A portion of the market of non-primary residences well above $5 million will inevitably get taxed, according to Slater, but the state isn’t going to be able to enforce it to the degree it expects.
Despite critics’ concerns, the proposal has its supporters.
New York City Council Speaker Julie Menin, who has been at odds with Mamdani regarding if and how the wealthiest earners should be taxed, believes a pied-à-terre tax will equitably fill the state’s coffers from the top down.
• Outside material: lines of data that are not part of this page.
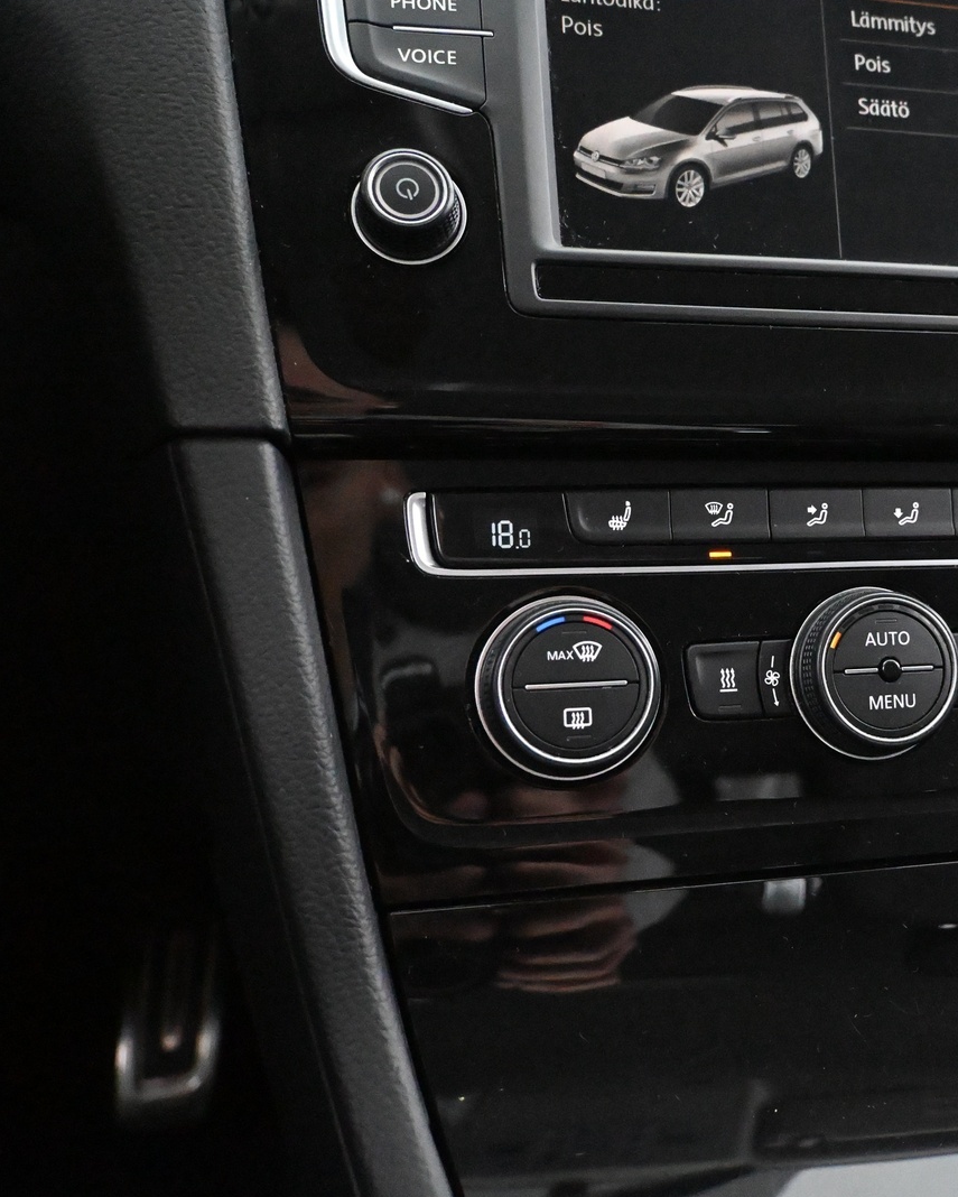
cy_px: 604
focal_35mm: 37
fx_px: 1323
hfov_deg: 38.0
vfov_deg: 48.7
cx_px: 799
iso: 12800
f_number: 3.5
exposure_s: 1/50
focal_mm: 17.5
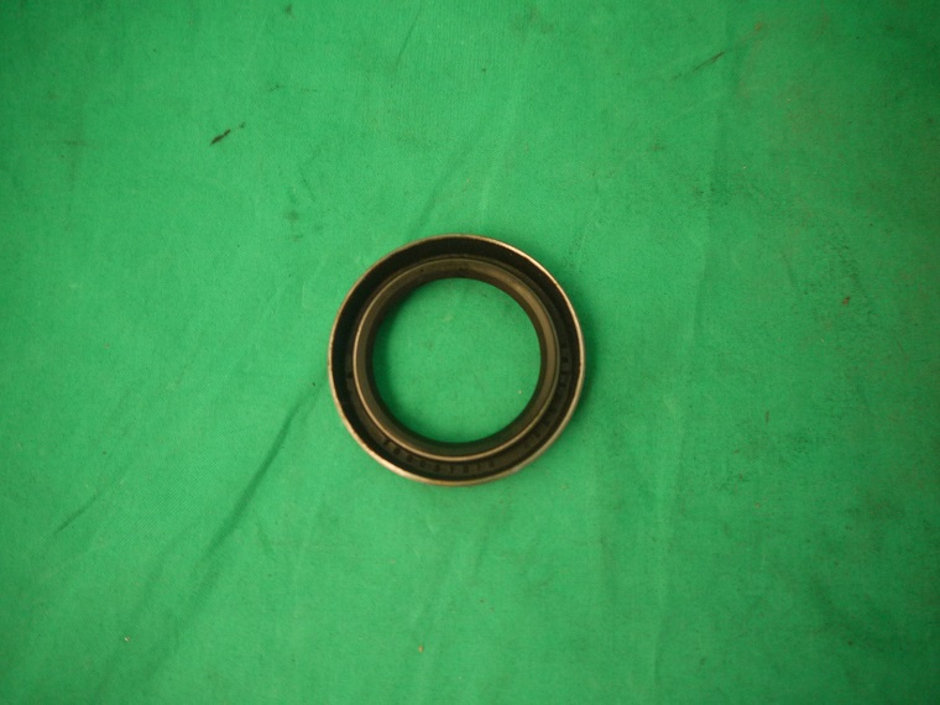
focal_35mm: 30
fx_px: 815
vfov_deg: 46.8
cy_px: 352
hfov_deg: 60.0
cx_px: 470
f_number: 3.5
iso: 800
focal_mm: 15
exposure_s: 1/80
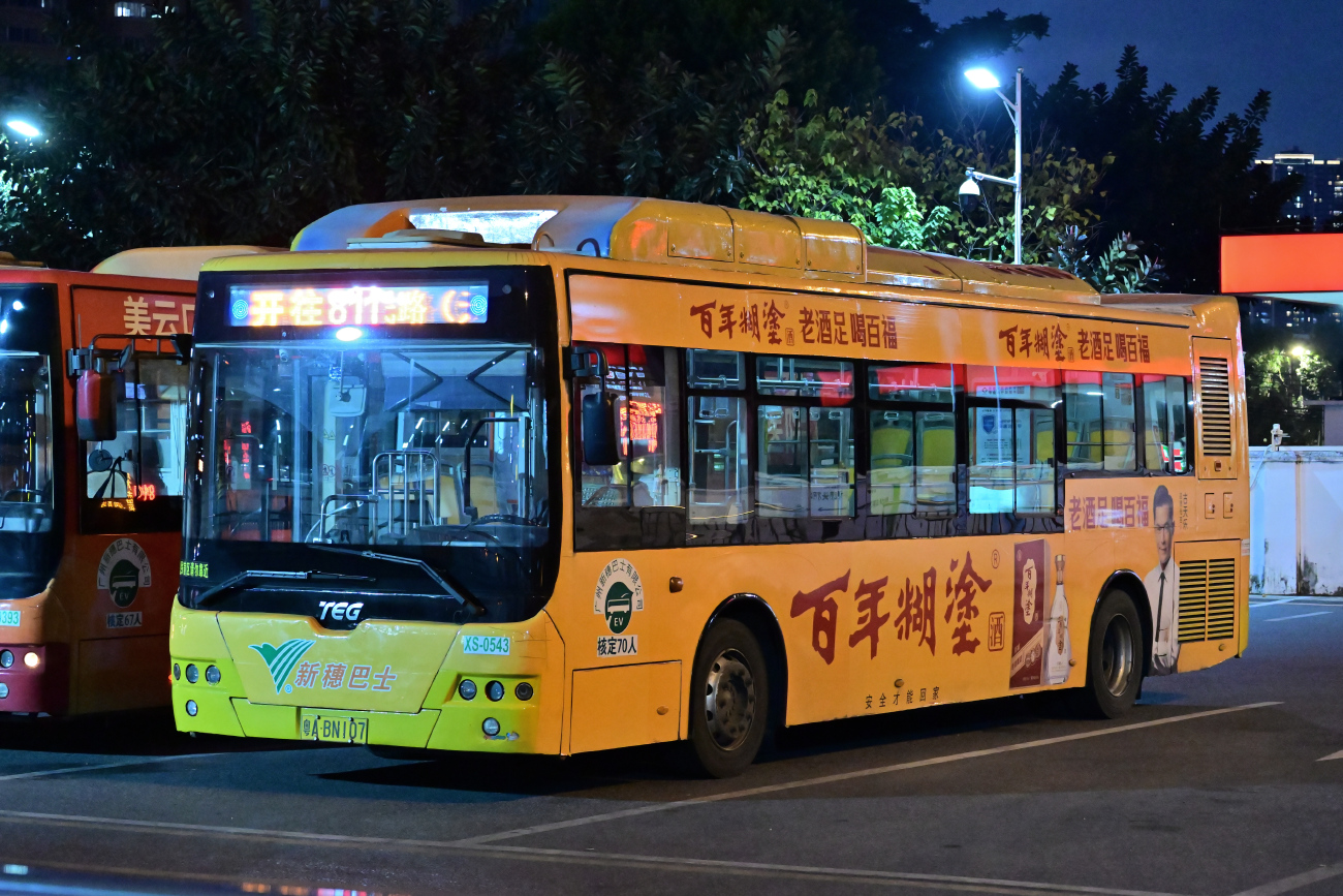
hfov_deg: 22.6
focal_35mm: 90
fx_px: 3358
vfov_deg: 15.2
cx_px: 672
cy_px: 448
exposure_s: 1/60
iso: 4000
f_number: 4.8
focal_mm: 60
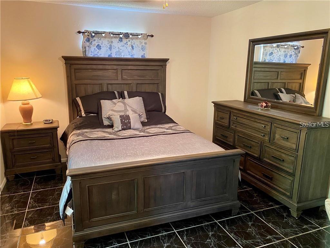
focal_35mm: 26
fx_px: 248
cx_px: 165
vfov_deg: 53.1
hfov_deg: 67.3
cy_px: 124
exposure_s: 1/40
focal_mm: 4.25
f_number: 1.8
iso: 500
“This is a smart, sensible proposal that will generate significant new revenue to help fund the vital services New Yorkers rely on,” Menin said in a statement. “Coupled with the council’s proposals to secure additional revenue from the highest earners … this is the comprehensive approach we need to strengthen the city’s fiscal footing and tackle the affordability crisis without burdening working New Yorkers.”
However, the Real Estate Board of New York (REBNY) sees any annual tax on secondary homes in New York City as an imminent threat to the broader economic outlook for development and investment. REBNY leaders say such a tax will hobble the construction pipeline for new housing and pull tax revenue away from New York as potential buyers think twice.
“This annual tax will weaken the city’s broader economy -— all without addressing its fiscal problems in the first place,” REBNY President James Whelan said in a statement. “Its impact will reach far beyond a small group of owners. It will not raise the amount of revenue expected, but will eliminate thousands of construction jobs, lower property values, and raise costs for New Yorkers. Albany should focus on policies that encourage investment and housing production to create a more affordable city, not ones that stifle its growth.”
But supporters of the tax, such as government watchdog group Fiscal Policy Institute, see a pied-à-terre tax as an essential piece of the puzzle in leveraging the global wealth that New York City attracts, and reinvesting it into workforce development, government-funded housing and transit infrastructure.
For others, $500 million is just a good start to what the city and the state need to enact major changes.
“Over the past 15 years, New York City’s revenue has not grown at the same pace as its economy, and the city’s tax code has grown detached from economic circumstances,” Emily Eisner, acting executive director at the Fiscal Policy Institute, said in a statement. “To both cover the [New York City budgetary] gaps and make crucial investments in infrastructure, New York lawmakers will need to look toward broad-based solutions such as the personal income tax and corporate tax.”